Problem statement: Render the rows below as a JSON list of strings, one string per line, with blank lines left out. Leave the picture lines out of the answer.

Data for processing:
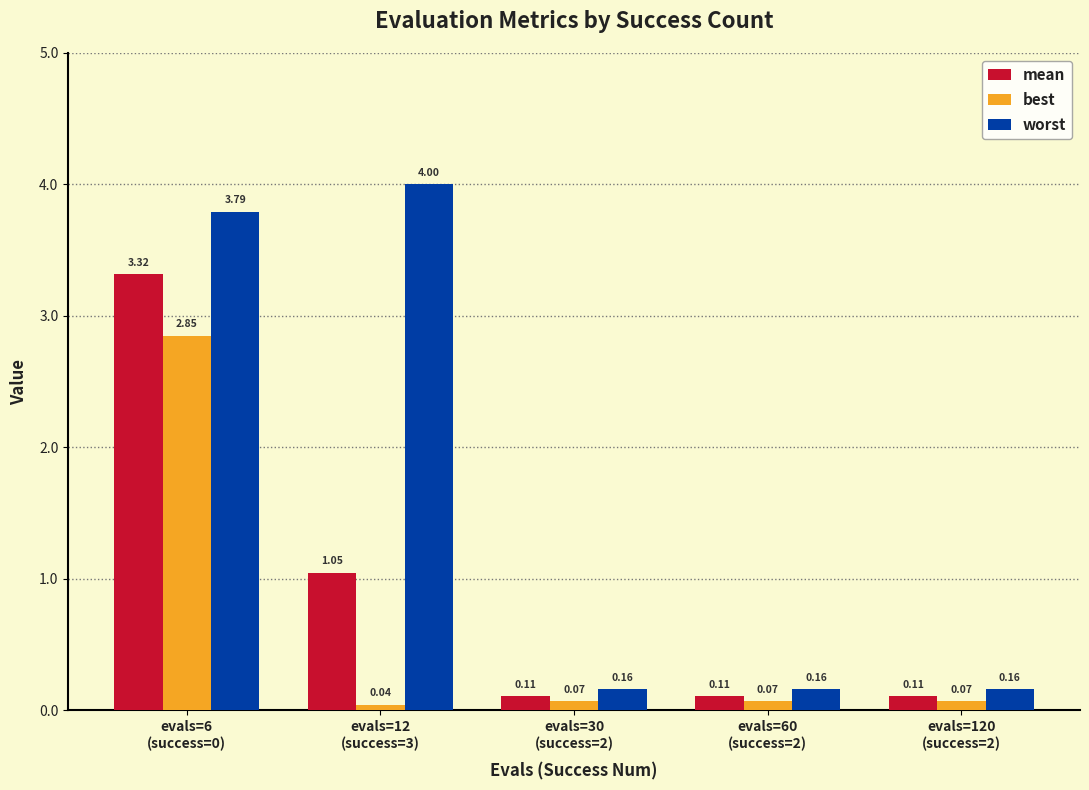

Which series has the widest spread of values?

worst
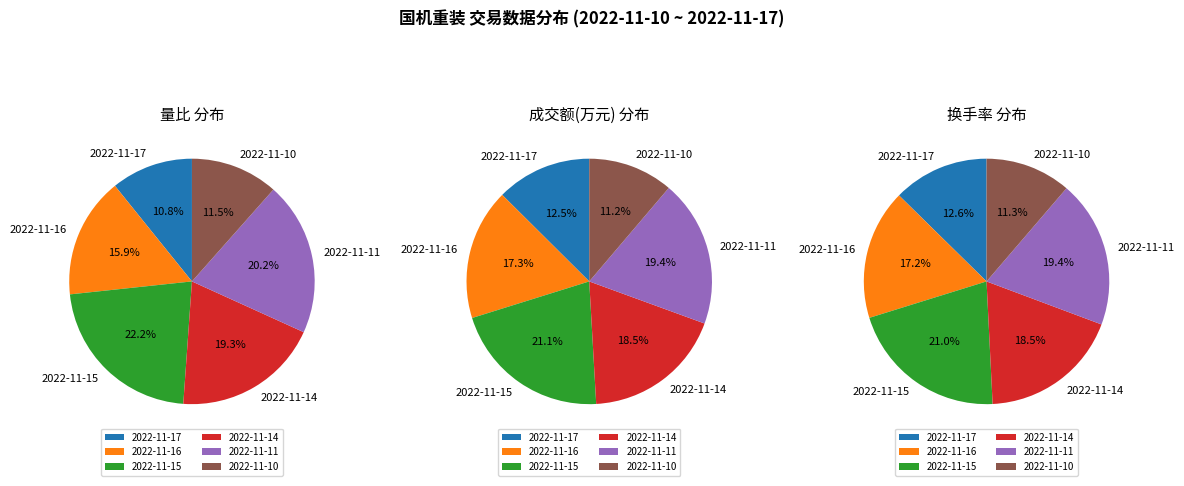

Which has a higher value, 2022-11-14 or 2022-11-16?

2022-11-14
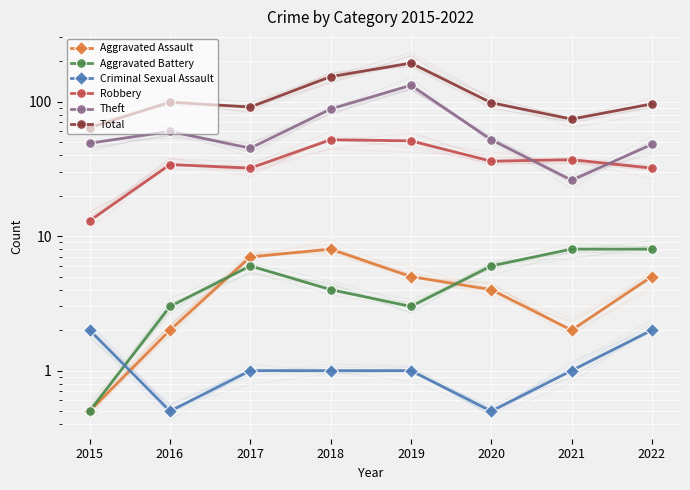

Is the value of Aggravated Assault at 2021 greater than the value of Theft at 2018?

No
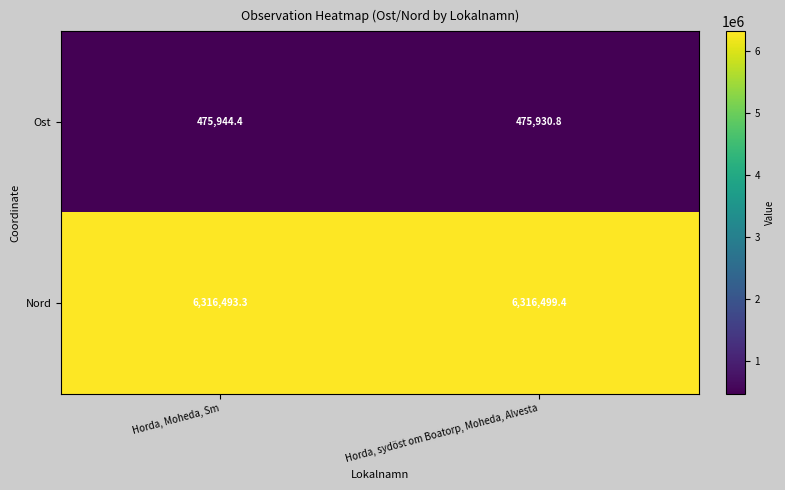

Which series has the largest total across all categories?

Nord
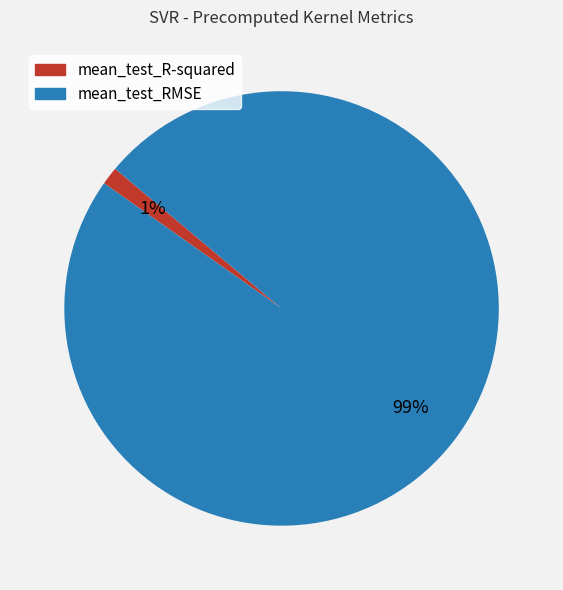

To the nearest percent, what is the combined percentage of mean_test_RMSE and mean_test_R-squared?

100%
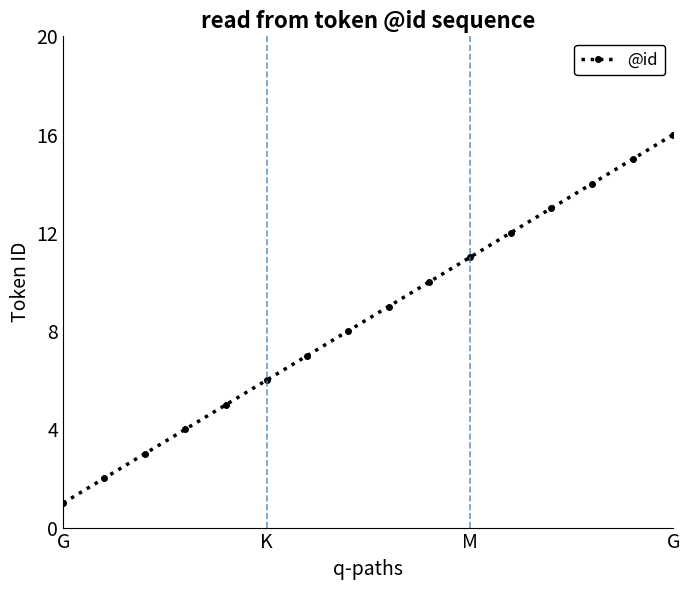

True or false: there are more than 0 points higher than both neighbors.

False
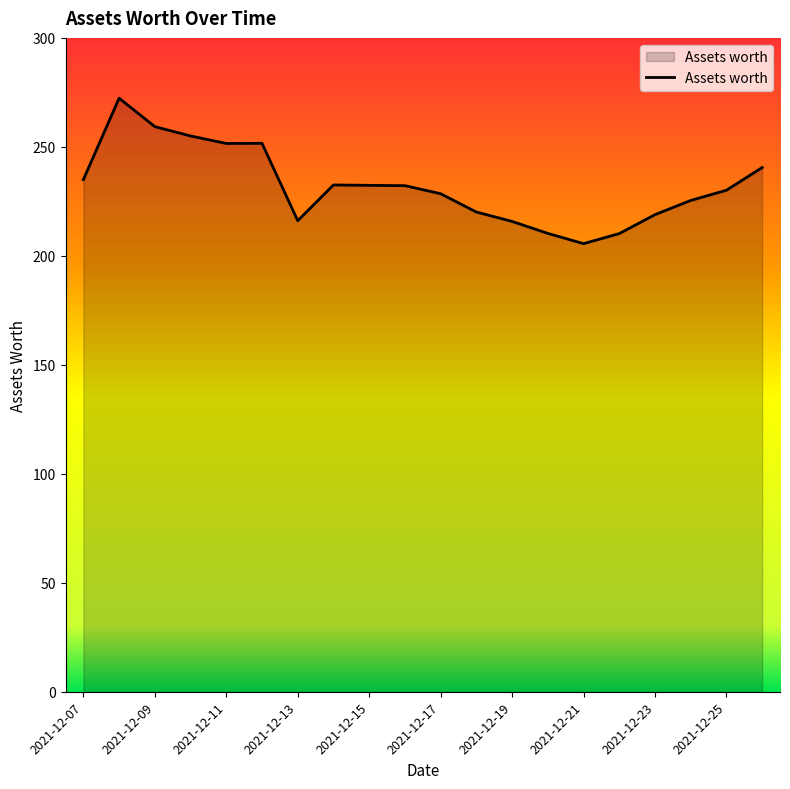

What is the difference between the maximum and minimum values?

66.7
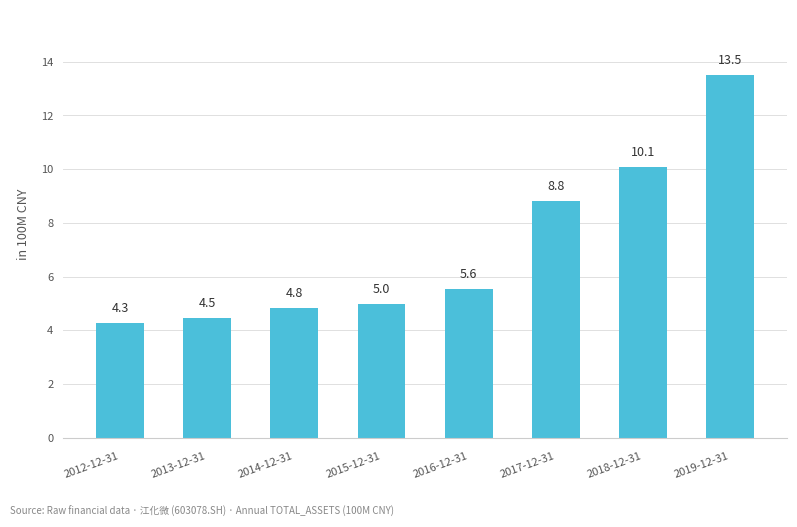

Which category has the lowest value across all series?

2012-12-31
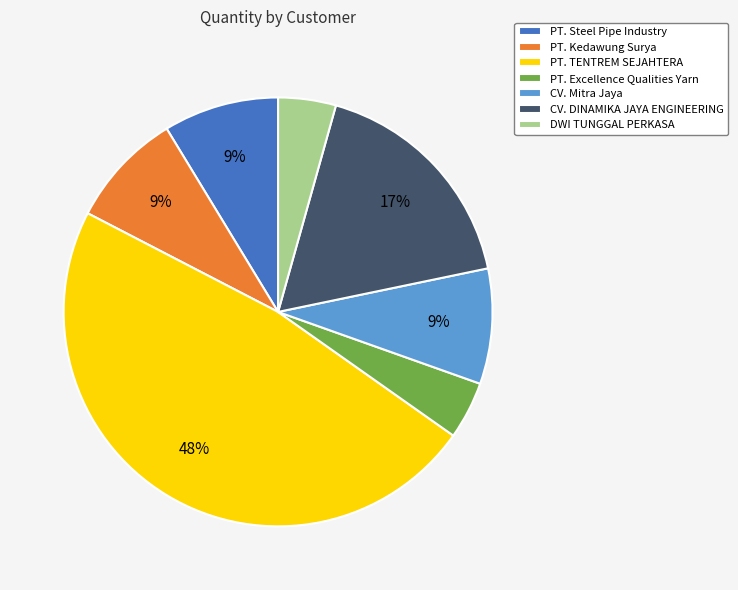

Which category has the biggest portion of the pie?

PT. TENTREM SEJAHTERA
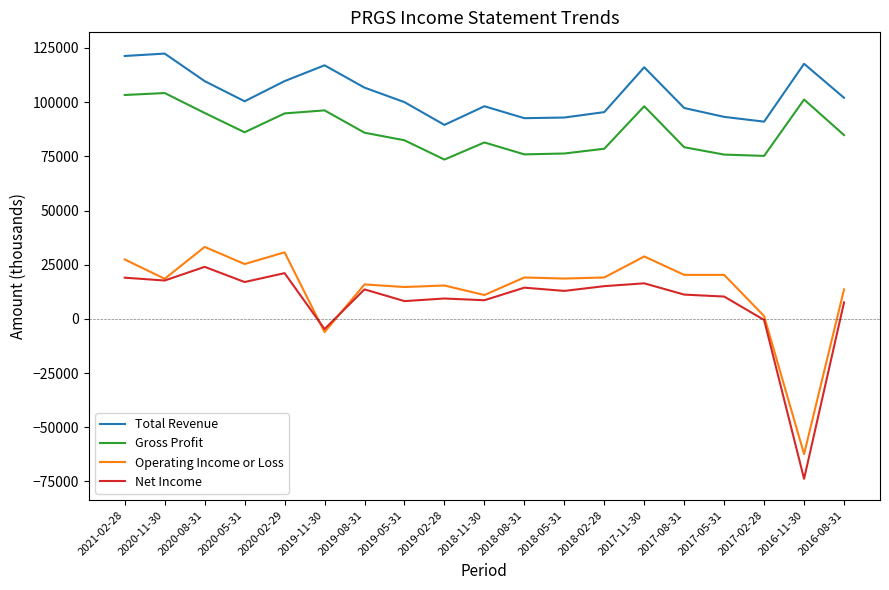

Between 2019-11-30 and 2018-02-28, which series saw the biggest shift?

Operating Income or Loss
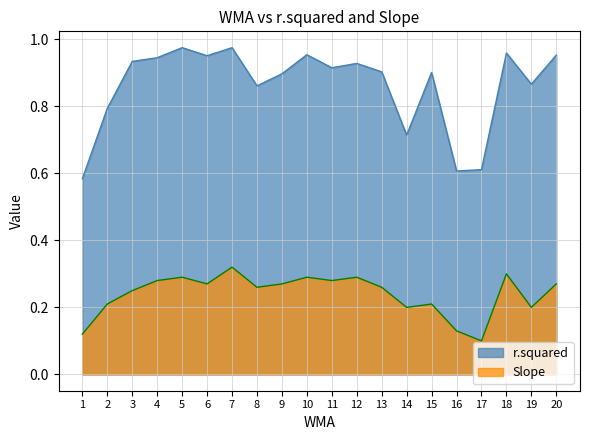

How many distinct data groups are displayed?

2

Response to this exercise:
[
  "Which series has the widest spread of values?",
  "worst",
  "Which has a higher value, 2022-11-14 or 2022-11-16?",
  "2022-11-14",
  "Is the value of Aggravated Assault at 2021 greater than the value of Theft at 2018?",
  "No",
  "Which series has the largest total across all categories?",
  "Nord",
  "To the nearest percent, what is the combined percentage of mean_test_RMSE and mean_test_R-squared?",
  "100%",
  "True or false: there are more than 0 points higher than both neighbors.",
  "False",
  "What is the difference between the maximum and minimum values?",
  "66.7",
  "Which category has the lowest value across all series?",
  "2012-12-31",
  "Which category has the biggest portion of the pie?",
  "PT. TENTREM SEJAHTERA",
  "Between 2019-11-30 and 2018-02-28, which series saw the biggest shift?",
  "Operating Income or Loss",
  "How many distinct data groups are displayed?",
  "2"
]